▶ TASKS TO PERFORM:
**a.** Answer these three questions from the forum thread on Tasha's Hideous Laughter below, one per line:
(i) What level is the Bard who uses the spell?
(ii) What save DC did the spell have against the 10 HD Fighter?
(iii) In Heckler's reply, what spell level is given for Tasha's Hideous Laughter?
**b.** Could you continue the forum thread on Tasha's Hideous Laughter below from the point where it stops?

▶ TEXT BLOCK:

========

# Tasha's Hideous Laughter --- Broken?



## Sunderstone (Aug 18, 2007)

Is it me or is this spell a little too powerful for a first level spell?

A 6th level Bard player in my group (5 PCs) uses this alot, and today he completely disabled a major 10 HD foe with it for 6 rounds. The save DC was 15, and the 10 HD Fighter had only a +3 on Will saves.
So for 6 rounds he was pretty much prone and unable to fight back as the party demolished the helpless fighter in less than 3 rounds of unanswered attacks.

It seems a tad powerful that a *1st level * spell can "potentially" disable any high level (spell has no HD limit as to what it can affect) opponent for a long amount of time. 

Im thinking of applying a house rule of either.....
1) imposing a HD limit that this 1st level can affect (like the Sleep spell).
2) each round if the prone target is attacked it may reroll the saving throw.


Any opinions?


----------



## Heckler (Aug 18, 2007)

Sunderstone said:
			
		

> Is it me or is this spell a little too powerful for a first level spell?



Yup.

That's why its second level.

========

▶ EXERCISE DATA:

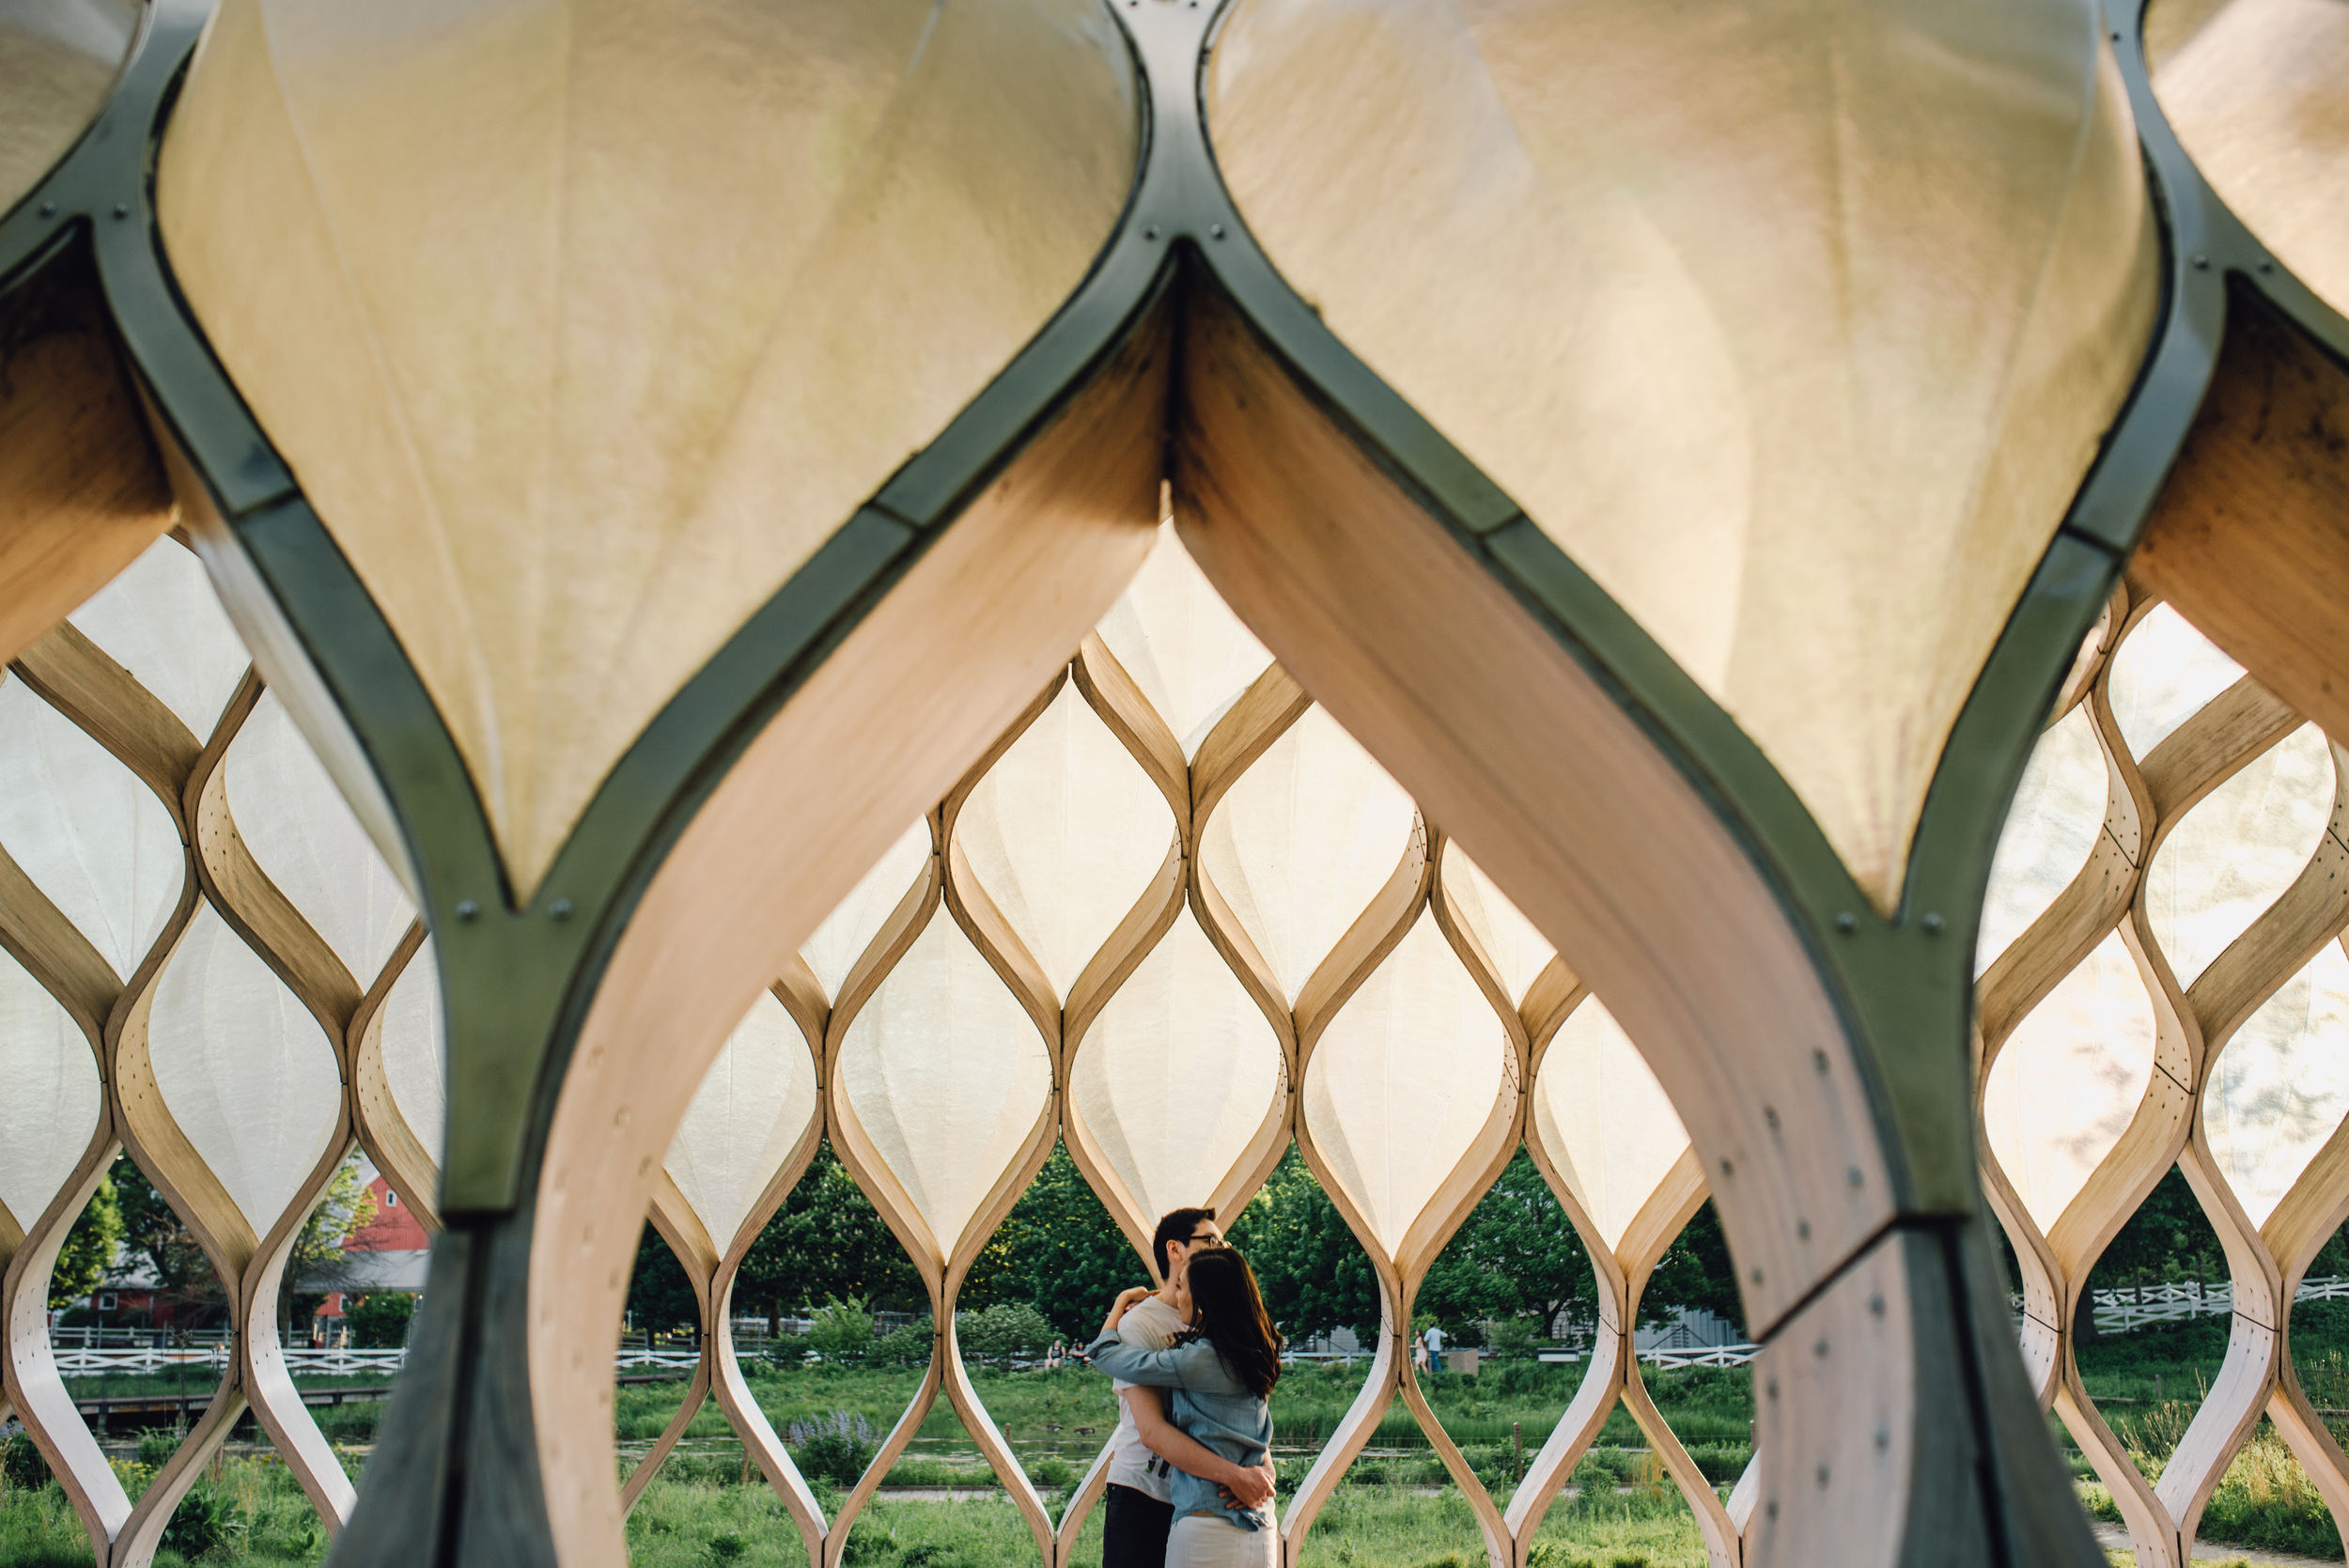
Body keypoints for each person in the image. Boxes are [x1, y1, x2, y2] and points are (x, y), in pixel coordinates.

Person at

========

▶ ANSWERS FOR EACH ITEM:
**a.**
(i) 6th level
(ii) 15
(iii) Second level

**b.**
----------



## nittanytbone (Aug 18, 2007)

This also neatly illustrates how smart spell slinging can be quite effective;  throw will saves at your beefy fighter types and fort saves at the scrawny wizards.

It also shows why any fighter type meant to be a serious threat needs to have Iron Will, a multiclass with something that has strong Will saves, good wisdom, or some other way of boosting Will saves!


----------



## Sunderstone (Aug 18, 2007)

The spell is Bard 1 as was the case here. Its 2nd level for Sor/Wiz.


----------



## Heckler (Aug 18, 2007)

Sunderstone said:
			
		

> The spell is Bard 1 as was the case here. Its 2nd level for Sor/Wiz.



Ahh, I missed that.

So it makes the bard useful.  Seems fine to me.


----------



## Sunderstone (Aug 18, 2007)

Heckler said:
			
		

> Ahh, I missed that.
> 
> So it makes the bard useful.  Seems fine to me.




I also should add that the Bard player played masterfully as he was under a previous *Tongues* spell and was able to cast it in the language of the opponent which negated the +4 language barrier save.

In any event Im starting to agree. The Bard doesnt get enough credit or respect as a class in general.  Just seems kind of powerful.


----------



## Heckler (Aug 18, 2007)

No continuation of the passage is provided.